Need help: Recovering instances from a failed system

Hello!

I have server that has completely gone off the rails and LXC is not usable or operable - When I give a command to LXC the system just sits there. The logs have only yielded hundreds of instances of the below error.

t=2020-07-01T22:26:15-0700 lvl=warn msg="Dqlite: attempt 5: server 0: dial: Failed to connect to HTTP endpoint: dial tcp: address 0: missing port in address"

Considering there are other things wrong with this system and I am more inclined to re image it, how would you recommend I export a few containers for them to be imported later?

Sounds like that system had clustering enabled?
Is it actually part of a cluster?

Could you show lxd cluster list-database?

Here you go!

I remember enabling clustering, but it is a single node. The plan was to add additional nodes soon.

wyatt@cmp4rpp-h1:~$ sudo lxd cluster list-database
+---------+
| ADDRESS |
+---------+
| 0       |
+---------+

Wow, that looks quite badly wrong.
Can you try lxd cluster recover-from-quorum-loss see if that fixes stuff for you somehow?

@freeekanayaka any idea how this could have happened?

I’ve tried that, but it never completes.

I’m thinking of copying the /var/snap/lxd/common folder, snap remove lxd, snap install lxd, copy the common files back. What do you think?

That will get you into the exact same position, so no, not really something you should be doing.

Try:

  • sqlite3 /var/snap/lxd/common/lxd/database/local.db “UPDATE config SET value=‘127.0.0.1:8443’ WHERE key IN (‘core.https_address’, ‘cluster.https_address’);”
  • sqlite3 /var/snap/lxd/common/lxd/database/local.db “UPDATE raft_nodes SET address=‘127.0.0.1:8443’;”

Then hopefully LXD will feel like starting up again and be able to connect to itself for the cluster database.

After making those changes and restarting the server, where is what I get now.

wyatt@cmp4rpp-h1:~$ sudo lxc list
Error: Get "http://unix.socket/1.0": dial unix /var/snap/lxd/common/lxd/unix.socket: connect: connection refused

Try sudo systemctl start snap.lxd.daemon and then do the sudo lxc list again. systemd likely has long given up on LXD starting :slight_smile:

Yeah, that 0 address is being a bit problematic…

Ok, so different approach, what do you have on that system?
Is it just a bunch of containers or do you also have images and custom storage volumes that you care about?

And what storage backend are you using?

Its a small offsite server that has a few containers on it.
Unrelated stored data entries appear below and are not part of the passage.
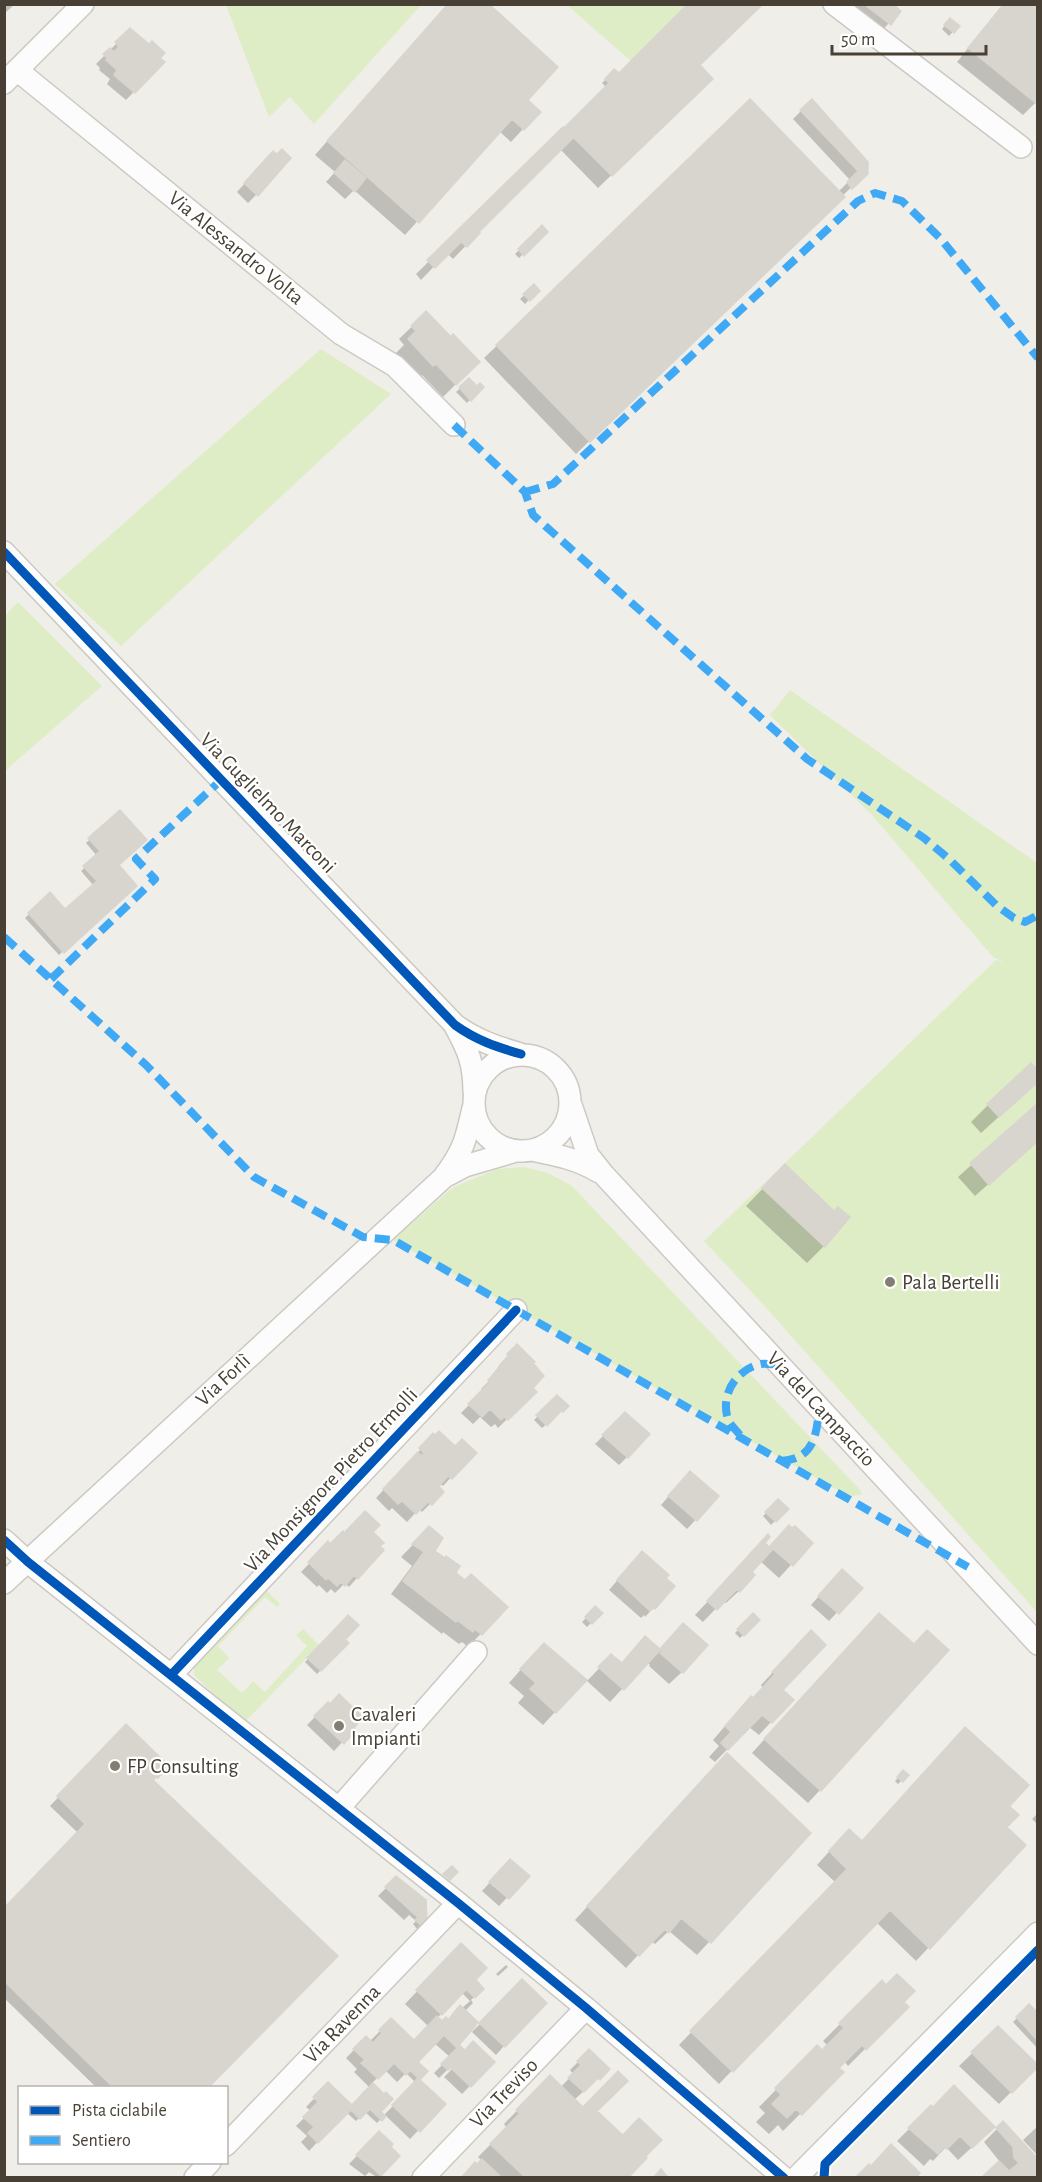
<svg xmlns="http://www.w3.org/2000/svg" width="1042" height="2182" font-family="'Alegreya Sans',sans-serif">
  <rect width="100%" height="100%" fill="#f0eee8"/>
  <path fill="#deedc6" d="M226,5V4L421,5L314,124L290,97L269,117Z
    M567,5H688L631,61Z
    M321,349L391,394L121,646L55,584Z
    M18,602L102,686L5,771V616Z
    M790,690L1037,863V1612L759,1300L704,1241L996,960L1004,962L993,957L872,815L770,715Z
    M524,1167L548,1173L572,1186L861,1491L862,1494L850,1497L393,1240L452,1188L497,1169Z
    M266,1590L280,1604L277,1607L265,1597L218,1646L229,1658L217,1670L242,1693L253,1681L265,1692L307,1646L296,1635L303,1629L319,1645L244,1723L194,1675V1665Z"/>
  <path fill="#0003" fill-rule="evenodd" d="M4,4H15L4,14Z
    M449,4L526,100L523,129L511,142L499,131L405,235L354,190L345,199L326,182L335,172L315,155Z
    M835,4H891L899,11L877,37Z
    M1003,4H1038V100L1023,115L957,62Z
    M950,20L958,26L949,36L942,29Z
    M130,30L134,34L136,33L163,62L126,100L107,84L110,79L99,70L100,68L96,64Z
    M698,66L711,79L598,188L560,149L477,232L478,233L453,259L447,253L421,280L416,274L606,87L602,83L615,71L619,75Z
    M750,101L838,192L850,180L793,119L801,111L866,173L576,454L484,358Z
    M265,161L257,194L248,203L237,192Z
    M542,228L546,232L519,258L515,254Z
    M534,286L538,290L525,304L520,299Z
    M426,313L478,362L443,397L422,375L420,377L396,353L404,345L399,339Z
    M469,380L476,388L482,387L467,403L456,392Z
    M119,812L117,866L135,885L59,955L25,918L50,894L65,911L94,886L81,871L97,856L86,843Z
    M1025,1093L981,1133L971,1122L988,1105Z
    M1038,1105V1140L975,1196L958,1177Z
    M768,1183L824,1246L807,1263L746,1206Z
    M509,1354L535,1392L498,1428L495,1424L491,1427L480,1417L473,1424L461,1413L483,1391L481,1389L493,1377L492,1375Z
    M557,1397L567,1406L542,1428L534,1420Z
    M625,1414L627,1457L619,1465L595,1444Z
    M433,1436L455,1448L474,1453L443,1486L439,1483L437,1486L442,1492L422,1512L419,1509L407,1522L392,1508L389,1511L376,1498Z
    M682,1481L717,1497L687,1529L661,1505Z
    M778,1501L787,1509L771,1525L763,1516Z
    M429,1528L433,1551L454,1573L506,1608L468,1647L462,1642L459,1644L443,1632L442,1634L391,1594L412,1566L401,1557Z
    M371,1532L357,1578L349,1587L345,1583L335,1593L331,1589L327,1593L319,1585L317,1587L301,1572L328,1544L330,1546L344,1534Z
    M763,1543L768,1548L811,1543L779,1578L760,1561L750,1572L739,1591L726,1603L723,1601L703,1622L695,1615Z
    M634,1561L663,1578L673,1587L645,1617L644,1615L641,1618L609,1590Z
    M834,1579L860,1588L829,1621L811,1605Z
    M596,1608L601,1613L587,1627L582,1622Z
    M753,1615L758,1620L740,1638L735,1633Z
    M348,1617L343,1640L347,1643L317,1674L305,1662Z
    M866,1628L820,1790L808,1803L752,1753Z
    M671,1638L682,1672L669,1684L649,1666L650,1665L647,1662L610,1702L587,1681L611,1656L621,1664L633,1651L660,1650Z
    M798,1645L771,1722L759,1735L749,1727L715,1762L709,1757L719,1746L713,1740L738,1711L763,1688L761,1685Z
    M531,1658L555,1712L543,1725L518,1703L524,1696L509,1683Z
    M328,1704L354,1730L334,1751L307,1725Z
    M126,1726L167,1766L153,1781L206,2088H97L4,1998V1910L78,1833L50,1806Z
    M715,1767L809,1833L697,1955L669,1931L655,1944L651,1941L626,1968L575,1920Z
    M903,1772L907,1775L898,1784L895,1781Z
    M1002,1812L1016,1815L1005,1827L1024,1845L916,1961L876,1922L719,2084L679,2045L835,1882L817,1865L836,1844L862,1842Z
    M1038,1813V1825L1032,1819Z
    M502,1869L528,1876L499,1906L482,1891Z
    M396,1878L425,1921L417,1929L413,1924L416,1921L409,1915L404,1920L378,1896Z
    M461,1945L474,1980L482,1989L471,2000L473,2003L465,2011L457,2045L465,2052L493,2062L462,2094L444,2077L457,2064L455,2062L439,2078L434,2073L450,2057L434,2043L416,2062L425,2071L418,2079L444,2104L410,2139L385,2115L377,2123L365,2112L356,2121L346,2112L309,2151L301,2142L307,2136L296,2126L311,2111L306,2107L328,2084L352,2107L370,2088L354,2072L357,2069L346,2058L366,2038L370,2041L391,2020L414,2042L428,2026L405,2004ZM462,1993L470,2001L447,2021L442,2023L437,2018ZM385,2070L397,2082L406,2073L416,2083L383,2116L379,2112L384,2096L371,2084Z
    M506,1965L508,1967L498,1976L496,1974Z
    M522,1981L504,2046L496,2055L472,2032Z
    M882,1982L907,2007L848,2066L844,2061L837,2068L842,2072L783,2131L778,2125L769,2134L756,2122L765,2113L759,2107L817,2048L822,2052L828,2046L823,2041Z
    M1029,2006L1034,2012L1038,2008V2049L1013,2022Z
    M998,2028L1037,2066L999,2104L959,2066Z
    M589,2051L608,2069L574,2100L583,2109L618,2073L595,2111L622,2137L639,2120L626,2178H463L482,2161L478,2157L507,2128L504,2124L537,2090L561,2087L573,2074L570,2070Z
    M931,2107L980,2140L958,2160L946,2147L933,2161L930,2159L924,2166L897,2141Z
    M1003,2123L1038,2178H984L1000,2162L984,2142Z
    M1038,2126V2156L1023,2140Z
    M379,2133L398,2156L378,2178L369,2172L365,2176L349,2164Z"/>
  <path fill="#d8d5cf" stroke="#d9d5ce" stroke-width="1.5" d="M448,4H489L558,67L528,100L541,112L524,130L512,119L419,223L327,141Z
    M688,4H759L761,6L700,65L713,79L612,176L564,128Z
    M864,4H893L901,11L891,25Z
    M1004,4H1038L1037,104L968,48Z
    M950,18L960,26L954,33L944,25Z
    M130,28L149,44L152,41L165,53L160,58L165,62L135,93L114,75L117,70L106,60L108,59L103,54L110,48L114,52L119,47L115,42Z
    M614,69L619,73L609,83L605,79Z
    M750,99L845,197L590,442L496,345Z
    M812,99L868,162V174L852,189L847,182L858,171L800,110Z
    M563,127L574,137L479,232L480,233L467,247L461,242L435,268L427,260Z
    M282,149L291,158L258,196L244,183L273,151L277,154Z
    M345,160L366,178L355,192L334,173Z
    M542,225L548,232L524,256L518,249Z
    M534,284L540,291L530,301L523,294Z
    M426,311L451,337L453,334L480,362L456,385L436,364L433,366L408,339L416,331L411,326Z
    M469,378L477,386L480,383L484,387L471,401L459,387Z
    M120,810L147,840L119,865L137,886L64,953L28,913L50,892L65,909L97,881L83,866L100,851L88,838Z
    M1031,1063L1038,1070V1082L999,1117L987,1104Z
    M1038,1103V1141L989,1185L970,1163Z
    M785,1164L834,1211L838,1207L850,1217L825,1247L762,1188Z
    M517,1344L535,1362L533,1363L544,1376L533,1388L537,1392L508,1420L504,1417L501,1420L490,1409L482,1417L468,1404L490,1382L488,1380L500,1367L499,1366L508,1356L507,1354Z
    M557,1395L569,1406L563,1412L562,1410L547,1426L536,1415Z
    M625,1412L650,1434L628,1458L602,1435Z
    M439,1431L455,1446L462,1439L477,1453L452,1479L448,1476L439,1486L444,1492L432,1505L428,1502L416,1514L402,1501L398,1504L383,1489L418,1452L421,1456L424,1453L419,1448L433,1433L435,1435Z
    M690,1471L719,1496L697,1521L668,1496Z
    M778,1499L789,1509L776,1522L765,1512Z
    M365,1511L380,1525L373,1532L384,1543L380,1546L384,1550L358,1579L354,1575L345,1586L341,1582L337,1586L328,1578L326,1580L308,1562L328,1541L330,1544L343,1531L344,1533Z
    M789,1525L792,1528L795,1526L813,1543L793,1566L773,1549L752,1572L755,1575L740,1592L737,1589L717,1610L707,1601L768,1534L770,1537L765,1543L769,1547Z
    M429,1526L443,1538L435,1551L445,1558L446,1556L460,1566L456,1573L465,1580L471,1574L508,1607L482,1635L475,1629L473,1632L457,1620L456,1622L403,1581L424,1552L412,1544Z
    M642,1551L669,1575L666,1578L675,1586L655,1609L653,1608L650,1611L617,1580Z
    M842,1569L863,1588L839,1614L818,1596Z
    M595,1606L603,1613L592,1624L585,1617Z
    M753,1613L760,1620L744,1636L737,1629Z
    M879,1613L914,1644L927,1630L949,1650L821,1791L764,1739Z
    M348,1615L359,1625L345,1640L334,1630Z
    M683,1623L708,1645L683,1673L660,1653L662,1651L660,1650L624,1690L598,1667L611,1654L622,1663L645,1636L660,1649Z
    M334,1630L349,1643L321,1671L307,1658Z
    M811,1630L826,1645L783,1690L794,1700L772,1723L762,1715L728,1750L721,1743L731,1732L725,1726L751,1696L753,1698L775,1674L772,1672Z
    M544,1643L587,1680L556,1713L530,1689L536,1683L520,1669Z
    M339,1694L363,1717L354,1728L356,1730L344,1744L314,1716L328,1702L330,1704Z
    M126,1724L169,1766L158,1778L156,1777L153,1780L338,1956L208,2088H114L4,1981V1908L85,1824L57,1796Z
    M126,1724L169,1766L158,1778L156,1777L153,1780L137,1767L85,1824L57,1796Z
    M965,1727L1029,1785L998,1819L1026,1845L930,1949L890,1910L733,2072L690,2031L847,1869L829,1851L849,1829L862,1841Z
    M727,1753L811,1833L711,1943L681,1918L669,1933L665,1929L639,1956L587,1906Z
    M903,1770L909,1775L903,1782L897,1777Z
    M1009,1806L1019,1815L1007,1827L998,1819Z
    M510,1859L530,1876L509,1899L489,1882Z
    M452,1866L458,1872L450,1880L443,1874Z
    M396,1876L426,1900L413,1913L385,1887Z
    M426,1900L427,1921L422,1926L415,1920L418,1917L413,1913Z
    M461,1943L487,1968L442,2015L416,1990Z
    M897,1974L915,1991L904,2002L909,2007L866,2050L862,2045L839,2068L844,2072L802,2115L796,2109L787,2118L772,2104L781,2095L775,2088L817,2045L822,2050L844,2028L839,2023L882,1980L886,1985Z
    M522,1979L547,2003L505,2047L479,2023Z
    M476,1980L484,1989L475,1998L467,1990Z
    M1029,2004L1038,2013V2041L1016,2017Z
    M460,2005L478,2022L473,2029L459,2045L457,2043L455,2046L444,2035L406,2075L394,2063L416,2042L414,2040L437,2016L442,2021L446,2017L448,2020Z
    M391,2018L416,2042L378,2079L361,2063L365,2060L353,2049L366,2036L373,2043L382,2033L379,2030Z
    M998,2026L1038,2065V2067L1012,2093L971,2052Z
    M473,2041L495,2062L471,2087L451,2068L448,2070L441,2064L457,2048L455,2046L457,2043L465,2050Z
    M589,2049L610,2069L600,2080L598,2078L584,2092L568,2078L581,2065L577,2061Z
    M418,2062L428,2071L420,2080L410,2070Z
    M618,2071L628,2081L574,2134L568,2128L586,2110L583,2107Z
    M550,2075L586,2110L568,2128L574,2134L557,2151L516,2110Z
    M418,2078L446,2104L420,2132L392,2105Z
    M328,2082L354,2107L318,2143L308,2133L314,2127L303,2117L318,2102L313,2097Z
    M373,2083L384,2094L374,2105L362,2094Z
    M954,2085L995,2127L972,2148L960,2136L947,2149L944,2147L938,2154L908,2128L931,2105L933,2107Z
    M386,2092L393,2099L381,2112L386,2116L382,2121L370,2109Z
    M362,2094L374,2105L360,2119L351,2110L354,2107L352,2105Z
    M596,2110L647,2158L628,2178H559L545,2164Z
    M519,2114L557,2151L532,2178H526L490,2144Z
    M639,2118L662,2140L645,2157L623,2135Z
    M1003,2121L1038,2159V2178H981L999,2161L1009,2171L1019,2163L1014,2158L1013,2147L996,2128Z
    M379,2131L393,2144L391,2147L393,2149L374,2169L356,2155Z
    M891,2144L920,2173L916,2178H855L869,2164L871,2166Z
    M393,2149L400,2156L391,2165L384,2158Z
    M400,2156L381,2176L374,2169L384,2158L391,2165Z
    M482,2159L502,2178H492L477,2164Z
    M475,2162L477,2164L492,2178H461Z
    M545,2164L559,2178H532Z
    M661,2169L666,2175L669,2178H653Z"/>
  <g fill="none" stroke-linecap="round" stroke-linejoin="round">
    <defs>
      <path id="minor" d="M834,4L1021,147
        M17,70L341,334L395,366L454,425
        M4,83L83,4
        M4,552L455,1025C476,1040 496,1047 521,1054
        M455,1026C468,1050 474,1063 474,1092
        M474 1103a48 48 0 1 1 96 0a48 48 0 1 1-96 0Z
        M571,1105L588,1155L604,1175L1038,1644
        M532,1150C556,1155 578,1159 599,1172
        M448,1175L465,1166L516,1151
        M4,1540L28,1562L458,1903L586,2008L784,2178
        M4,1583L443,1178C463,1152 466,1140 473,1108
        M171,1675L516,1310
        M339,1808L476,1652
        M226,2145L458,1903
        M195,2178L210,2162
        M423,2178L586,2008
        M796,2178L1038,1933"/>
    </defs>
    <use href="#minor" stroke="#ccc9c3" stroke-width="24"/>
    <use href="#minor" stroke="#fdfcfc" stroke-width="21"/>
    <path stroke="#3fa9f5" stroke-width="8" stroke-dasharray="15 8" stroke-linecap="butt" d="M454,425L525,492L533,515L807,759L924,838L949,859L996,905L1014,918L1025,922L1038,915
      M525,492L553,484L858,201L875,193L902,201L940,238L1038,358
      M4,937L146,1065L254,1177L363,1237L393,1240L968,1567
      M51,979L155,879L136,859L221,780
      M740,1435C736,1430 730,1425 728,1419C720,1395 736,1369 761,1364C767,1363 774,1365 780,1365
      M781,1461C814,1459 817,1435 819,1407"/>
    <defs>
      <path id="cycleway" d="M4,552L455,1025C476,1040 496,1047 521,1054
        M4,1540L28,1562L458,1903L586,2008L784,2178
        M171,1675L516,1310
        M824,2178L825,2164L1038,1950"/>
    </defs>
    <use href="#cycleway" stroke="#fff" stroke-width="13"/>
    <use href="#cycleway" stroke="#0057b8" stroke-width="9"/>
  </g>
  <g fill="#837d73" stroke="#fff" stroke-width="2">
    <circle cx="890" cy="1282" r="6"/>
    <circle cx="339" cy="1726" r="6"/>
    <circle cx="115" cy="1766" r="6"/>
  </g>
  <g text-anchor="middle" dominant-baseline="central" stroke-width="4.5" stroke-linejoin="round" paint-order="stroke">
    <g font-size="21" fill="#484034" stroke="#fff">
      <text transform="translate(236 248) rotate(39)">Via Alessandro Volta</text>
      <text transform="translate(268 803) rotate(46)">Via Guglielmo Marconi</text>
      <text transform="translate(223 1380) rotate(-43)">Via Forlì</text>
      <text transform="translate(821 1409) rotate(47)">Via del Campaccio</text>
      <text transform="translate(331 1480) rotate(-47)">Via Monsignore Pietro Ermolli</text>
      <text transform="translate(342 2024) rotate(-46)">Via Ravenna</text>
      <text transform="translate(504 2093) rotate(-46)">Via Treviso</text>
    </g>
    <g font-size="21" fill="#484034" stroke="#fff" text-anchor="start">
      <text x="902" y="1282">Pala Bertelli</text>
      <text x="351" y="1714">Cavaleri<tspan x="351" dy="24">Impianti</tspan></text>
      <text x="127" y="1766">FP Consulting</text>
    </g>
  </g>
  <rect width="1042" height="2182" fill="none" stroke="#484034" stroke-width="12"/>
  <rect x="18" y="2086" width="210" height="78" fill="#ffffff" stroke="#b6b3ae" stroke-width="1.5"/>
  <rect x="30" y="2106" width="30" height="9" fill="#0057b8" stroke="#b6b3ae" stroke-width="1.5"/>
  <text x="72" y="2116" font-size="18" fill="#484034">Pista ciclabile</text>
  <rect x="30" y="2136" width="30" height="9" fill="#3fa9f5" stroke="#b6b3ae" stroke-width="1.5"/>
  <text x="72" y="2146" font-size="18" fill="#484034">Sentiero</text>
  <path d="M832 45v9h154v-9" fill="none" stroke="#484034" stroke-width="3"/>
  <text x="841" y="45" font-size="18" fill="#484034" stroke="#ffffff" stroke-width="4.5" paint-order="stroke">50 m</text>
</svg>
I have two containers that I have to get a few files backed up from, after that I can scrub the whole system and be OK with that.

We are using the default setup, I believe lxcfs. We have a singular “local.img” in “/var/snap/lxd/common/lxd/disks”.

Ok, can you get zfs list -t all? You may need to install zfsutils-linux if you don’t have it already installed.

wyatt@cmp4rpp-h1:/var/snap/lxd/common$ zfs list -t all
no datasets available

Ok, you’ll need to run sudo zpool import -d /var/snap/lxd/common/lxd/disks -a which should then have sudo zfs list -t all show the datasets.

This is weird, no luck.

root@cmp4rpp-h1:/var/snap/lxd/common# zpool import -d /var/snap/lxd/common/lxd/disks -a
no pools available to import

root@cmp4rpp-h1:/var/snap/lxd/common/lxd/disks# ls -lsa
total 32180508
       4 drwx------  2 root root           4096 Feb 29 17:56 .
       4 drwx--x--x 18 lxd  nogroup        4096 Jul  2 10:14 ..
32180500 -rw-------  1 root root    80000000000 Jul  1 20:14 local.img

A bit weird indeed. Can you show sudo zdb -l /var/snap/lxd/common/lxd/disks/local.img?

root@cmp4rpp-h1:/var/snap/lxd/common/lxd/disks# sudo zdb -l /var/snap/lxd/common/lxd/disks/local.img
failed to unpack label 0
failed to unpack label 1
failed to unpack label 2
failed to unpack label 3

That doesn’t look like zfs… Can you show sudo file /var/snap/lxd/common/lxd/disks/local.img?